Ukraine

La collection de sifflets d’Ukraine comporte cinquante-six sifflets principalement collectés dans la première moitié du xxe siècle.

Une première collection de vingt-neuf sifflets d’Ukraine a été donnée par Alexandre Orlowski. Cette collection a été envoyée de Pologne en 1937 (coll. DMH1937.60 et DMH1937.70). Une collection du MNATP donnée en 1956 par l’héritière du Dr Frogier (coll. 1956.126) et rassemblée par ce dernier dans les années 1930 comprend dix-neuf sifflets pouvant être attribués à l’Ukraine. Sophie Jablonska Oudin a fait don en 1939 d’un sifflet (DMH1939.107.3) acheté avec quelques réalisations d’écoles d’art appliqué en Ukraine.

La production actuelle est représentée par une série de six sifflets en forme de poule rapportés de Kiev par M. de Lumley et donnés au musée de l’Homme en 1995 (coll. DMH1995.22).

Un dernier sifflet (DMH1995.26.691) est entré dans les collections dans un ensemble de près de huit cents objets d'art populaire soviétique collectés par Lydia Delectorskaya.

Compte tenu des modifications de frontière au xxe siècle, il n’est pas toujours possible de connaître la provenance des sifflets de la collection du MuCEM. C’est en particulier le cas pour vingt-trois d’entre eux, donnés par Alexandre Orlowski en 19371. Ces sifflets moulés et peints en forme de jeune fille, de cavalier ou d’animal sont très proches de la production vendue en Pologne à Varsovie ou Cracovie, ou autour des lieux de pèlerinage polonais. Le donateur indique uniquement pour cet envoi : « Volhynie ». Cette province était alors rattachée à la Pologne. Aujourd’hui, elle est en majeure partie rattachée à l’Ukraine à l’exception de la partie occidentale de la Volhynie, qui est située en Pologne, tandis que la partie nord se trouve en Biélorussie. Dans ce catalogue, en raison de l’absence de données fiables, il a été choisi d’attribuer ces sifflets à l’Ukraine même si leur typologie les rapproche de la production polonaise.

Deux autres sifflets posent problème. Portant les numéros 1956.126.156 et 1956.126.157, ils proviennent d’une collection constituée dans les années 1920-1930 par le Dr Frogier. Ils sont entrés dans la collection du MNATP sans attribution. Faute de pièce de comparaison dans la bibliographie, il a été choisi de ne pas proposer ici d’attribution précise. Cela dit, la collection donnée par le Dr Frogier comporte de nombreux sifflets de l’oblast de Poltava, aussi est-il possible que ces deux sifflets proviennent de cette même région.

L’histoire

De nombreuses figurines zoomorphes ou anthropomorphes datant de la préhistoire ont été découvertes en Ukraine. Leur forme a souvent été rapprochée de celle des jouets et sifflets en terre cuite modernes, mais il ne s’agit pas, à cette époque, de sifflets.

### Matériel fourni
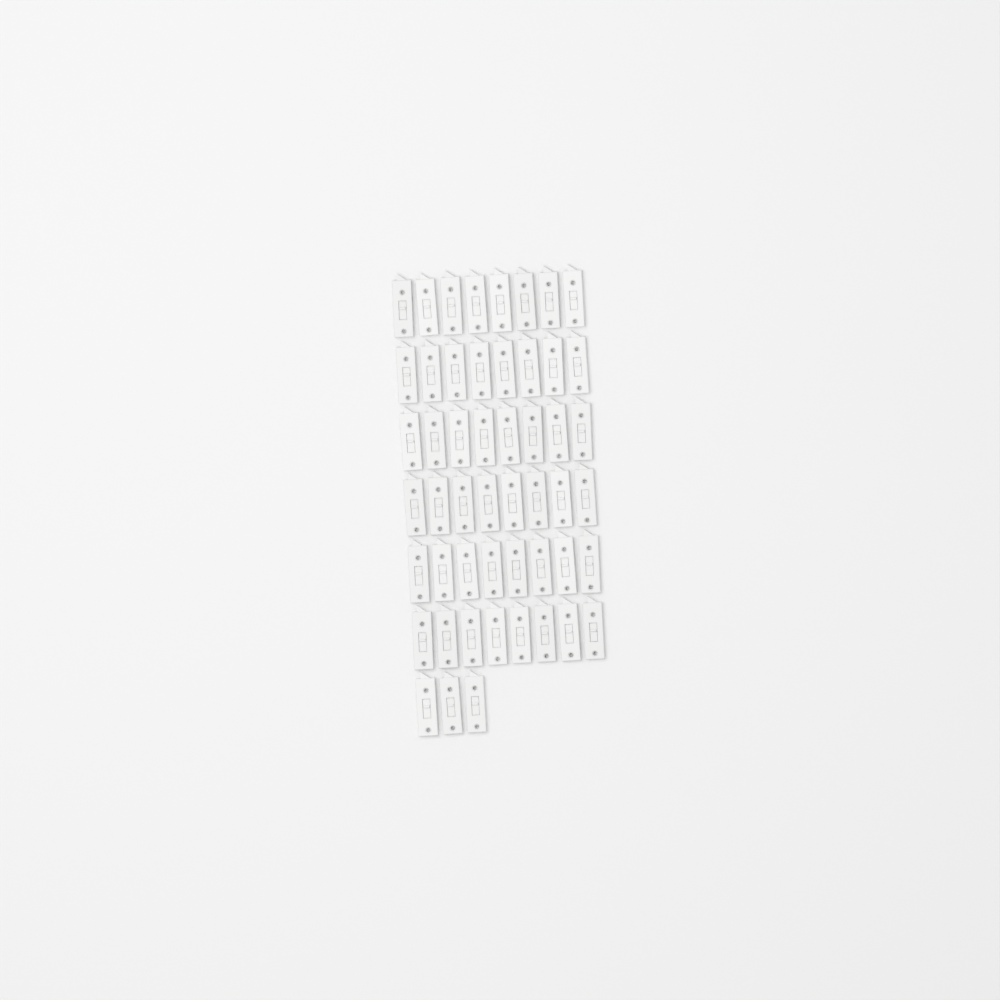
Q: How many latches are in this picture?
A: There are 51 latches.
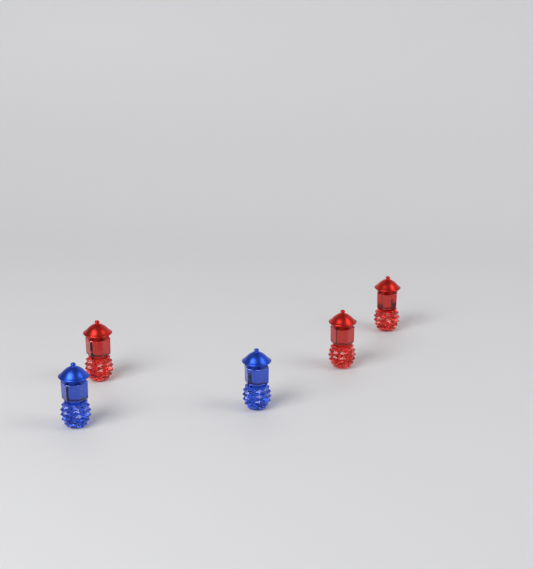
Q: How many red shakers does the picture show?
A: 3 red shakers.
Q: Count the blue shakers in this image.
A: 2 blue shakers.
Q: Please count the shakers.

### À faire
[A] Recopiez, dans le texte sur les sifflets d'Ukraine, le passage allant de « La collection de » jusqu'à « appliqué en Ukraine. ».
[B] Quelles personnes le texte sur les sifflets d'Ukraine nomme-t-il comme ayant donné, rapporté, rassemblé ou collecté des sifflets ?
Les items ne jouent ici aucun rôle.

### Résultats ordonnés
[A]
La collection de sifflets d’Ukraine comporte cinquante-six sifflets principalement collectés dans la première moitié du xxe siècle.

Une première collection de vingt-neuf sifflets d’Ukraine a été donnée par Alexandre Orlowski. Cette collection a été envoyée de Pologne en 1937 (coll. DMH1937.60 et DMH1937.70). Une collection du MNATP donnée en 1956 par l’héritière du Dr Frogier (coll. 1956.126) et rassemblée par ce dernier dans les années 1930 comprend dix-neuf sifflets pouvant être attribués à l’Ukraine. Sophie Jablonska Oudin a fait don en 1939 d’un sifflet (DMH1939.107.3) acheté avec quelques réalisations d’écoles d’art appliqué en Ukraine.

[B] Alexandre Orlowski, le Dr Frogier, Sophie Jablonska Oudin, M. de Lumley, Lydia Delectorskaya